Hmm... You'd probably never do this, but what if you told him your feelings? Maybe it'd help you sort yours out. Or- do you think you'll be able to continue talking to him- even if it's awkward? As friends? I mean... won't he suspect something if you just stop responding after he's said that he was with his girlfriend? Somehow, isn't it better that he's revealed that he has a girlfriend now when you've started to talk to him again in case you would hint something and that'd make you two awkward?
I'm sure you'll find your special someone one day.

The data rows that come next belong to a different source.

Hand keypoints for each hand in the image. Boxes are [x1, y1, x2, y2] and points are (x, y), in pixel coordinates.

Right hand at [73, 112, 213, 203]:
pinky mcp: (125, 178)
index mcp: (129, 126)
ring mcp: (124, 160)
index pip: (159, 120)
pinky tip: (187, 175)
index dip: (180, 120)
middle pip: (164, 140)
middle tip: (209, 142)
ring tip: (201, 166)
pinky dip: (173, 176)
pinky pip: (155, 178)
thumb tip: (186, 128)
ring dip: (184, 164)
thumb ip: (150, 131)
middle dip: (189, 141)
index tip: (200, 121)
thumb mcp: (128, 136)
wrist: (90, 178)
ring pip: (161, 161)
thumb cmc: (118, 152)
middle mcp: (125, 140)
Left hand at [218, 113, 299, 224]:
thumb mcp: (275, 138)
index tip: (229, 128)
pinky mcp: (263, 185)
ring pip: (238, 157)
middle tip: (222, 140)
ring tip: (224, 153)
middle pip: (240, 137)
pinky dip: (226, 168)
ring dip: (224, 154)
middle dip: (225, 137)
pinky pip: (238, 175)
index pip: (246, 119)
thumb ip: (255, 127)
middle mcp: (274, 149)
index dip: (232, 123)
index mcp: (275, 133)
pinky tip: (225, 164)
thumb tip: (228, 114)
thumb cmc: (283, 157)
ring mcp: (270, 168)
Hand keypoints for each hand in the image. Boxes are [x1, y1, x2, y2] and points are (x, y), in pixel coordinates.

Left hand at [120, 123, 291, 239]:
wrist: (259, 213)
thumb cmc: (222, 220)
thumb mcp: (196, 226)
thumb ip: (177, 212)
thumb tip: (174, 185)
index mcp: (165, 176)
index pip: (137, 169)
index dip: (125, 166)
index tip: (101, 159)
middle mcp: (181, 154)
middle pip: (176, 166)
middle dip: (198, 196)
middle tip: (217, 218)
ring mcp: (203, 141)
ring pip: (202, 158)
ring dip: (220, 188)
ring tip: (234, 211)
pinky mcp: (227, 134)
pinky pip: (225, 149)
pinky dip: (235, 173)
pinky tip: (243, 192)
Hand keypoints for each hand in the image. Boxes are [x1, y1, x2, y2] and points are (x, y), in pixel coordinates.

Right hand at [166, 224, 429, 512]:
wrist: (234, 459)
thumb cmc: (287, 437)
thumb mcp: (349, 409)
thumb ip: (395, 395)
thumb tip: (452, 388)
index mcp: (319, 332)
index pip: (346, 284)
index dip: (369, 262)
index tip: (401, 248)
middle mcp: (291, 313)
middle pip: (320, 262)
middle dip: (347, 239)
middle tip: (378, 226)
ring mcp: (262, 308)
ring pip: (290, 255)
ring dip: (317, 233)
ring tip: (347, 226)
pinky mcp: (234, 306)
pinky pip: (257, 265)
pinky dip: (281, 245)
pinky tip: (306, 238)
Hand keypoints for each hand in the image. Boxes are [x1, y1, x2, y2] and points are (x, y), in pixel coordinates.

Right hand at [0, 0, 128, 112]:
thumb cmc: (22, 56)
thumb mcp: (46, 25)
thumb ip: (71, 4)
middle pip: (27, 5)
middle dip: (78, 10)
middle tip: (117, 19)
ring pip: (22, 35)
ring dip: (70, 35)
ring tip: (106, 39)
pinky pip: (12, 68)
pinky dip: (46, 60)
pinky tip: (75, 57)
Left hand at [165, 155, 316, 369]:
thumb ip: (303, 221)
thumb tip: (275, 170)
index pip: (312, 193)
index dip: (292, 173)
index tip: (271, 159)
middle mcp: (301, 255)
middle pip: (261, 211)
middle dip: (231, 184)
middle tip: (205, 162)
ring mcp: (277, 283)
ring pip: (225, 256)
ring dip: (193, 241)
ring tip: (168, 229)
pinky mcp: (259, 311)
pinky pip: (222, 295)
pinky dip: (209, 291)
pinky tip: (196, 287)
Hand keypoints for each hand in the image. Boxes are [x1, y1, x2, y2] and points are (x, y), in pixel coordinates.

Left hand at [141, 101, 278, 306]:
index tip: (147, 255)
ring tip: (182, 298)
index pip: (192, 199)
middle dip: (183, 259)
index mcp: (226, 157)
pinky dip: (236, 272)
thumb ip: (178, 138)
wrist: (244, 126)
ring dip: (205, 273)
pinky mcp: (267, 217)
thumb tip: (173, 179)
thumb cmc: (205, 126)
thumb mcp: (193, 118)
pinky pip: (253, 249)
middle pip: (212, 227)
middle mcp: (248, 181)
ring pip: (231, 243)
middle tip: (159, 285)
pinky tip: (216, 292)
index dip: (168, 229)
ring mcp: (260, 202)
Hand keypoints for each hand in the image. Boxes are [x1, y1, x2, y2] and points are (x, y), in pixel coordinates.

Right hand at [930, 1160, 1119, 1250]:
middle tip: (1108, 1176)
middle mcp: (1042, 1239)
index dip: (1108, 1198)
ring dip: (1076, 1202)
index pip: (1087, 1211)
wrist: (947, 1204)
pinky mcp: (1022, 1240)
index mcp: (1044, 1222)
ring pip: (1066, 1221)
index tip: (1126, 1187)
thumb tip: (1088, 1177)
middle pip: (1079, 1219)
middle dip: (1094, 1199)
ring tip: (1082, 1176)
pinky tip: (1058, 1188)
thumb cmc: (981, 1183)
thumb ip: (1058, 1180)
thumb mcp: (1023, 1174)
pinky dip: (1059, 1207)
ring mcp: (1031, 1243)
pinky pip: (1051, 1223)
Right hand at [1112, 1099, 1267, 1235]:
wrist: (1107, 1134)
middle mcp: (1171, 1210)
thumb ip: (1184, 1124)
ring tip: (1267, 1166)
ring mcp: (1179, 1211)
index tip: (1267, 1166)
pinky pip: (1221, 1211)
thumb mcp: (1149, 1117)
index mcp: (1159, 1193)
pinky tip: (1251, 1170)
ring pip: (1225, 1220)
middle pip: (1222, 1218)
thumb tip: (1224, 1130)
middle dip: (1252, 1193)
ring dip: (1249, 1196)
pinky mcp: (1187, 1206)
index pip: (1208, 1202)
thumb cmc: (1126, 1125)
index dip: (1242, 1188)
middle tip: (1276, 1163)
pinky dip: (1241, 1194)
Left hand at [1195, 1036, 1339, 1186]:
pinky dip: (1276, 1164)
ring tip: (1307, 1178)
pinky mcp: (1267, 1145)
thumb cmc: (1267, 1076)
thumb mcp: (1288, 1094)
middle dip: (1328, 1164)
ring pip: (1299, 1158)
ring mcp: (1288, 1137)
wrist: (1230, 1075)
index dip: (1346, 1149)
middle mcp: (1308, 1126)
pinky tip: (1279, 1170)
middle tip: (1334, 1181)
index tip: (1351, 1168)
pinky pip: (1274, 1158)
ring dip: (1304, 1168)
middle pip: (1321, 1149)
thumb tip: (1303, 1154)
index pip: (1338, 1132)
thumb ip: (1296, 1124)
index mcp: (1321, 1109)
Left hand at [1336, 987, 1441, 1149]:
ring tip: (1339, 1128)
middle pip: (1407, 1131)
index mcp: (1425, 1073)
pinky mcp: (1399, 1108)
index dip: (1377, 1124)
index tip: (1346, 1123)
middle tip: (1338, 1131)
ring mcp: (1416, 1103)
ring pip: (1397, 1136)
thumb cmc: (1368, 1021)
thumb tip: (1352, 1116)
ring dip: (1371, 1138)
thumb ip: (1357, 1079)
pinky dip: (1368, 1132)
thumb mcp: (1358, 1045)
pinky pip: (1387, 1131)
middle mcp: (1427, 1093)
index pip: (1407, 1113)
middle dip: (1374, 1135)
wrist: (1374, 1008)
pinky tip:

Maybe not now, but definitely one day. I feel like this would hurt more if you had been together before? Cloudie, feel free to throw knives at me if this didn't help at all... ; A ; I can't say that I know what you're feeling because I don't. ; n ;
I've never had a guy treat me or make me feel special, like your friend have. i̶ ̶d̶o̶n̶t̶ ̶t̶h̶i̶n̶k̶ ̶a̶n̶y̶ ̶g̶u̶y̶ ̶w̶o̶u̶l̶d̶ ̶l̶i̶k̶e̶ ̶s̶o̶m̶e̶o̶n̶e̶ ̶l̶i̶k̶e̶ ̶m̶e̶ ̶t̶b̶h̶
I really wish I was with you right now <///3 sends you lots of hugs ♡♡
KrisLuHan3
#4
You're a fighter! You will get over it eventually for now just cry it all out! Fighting!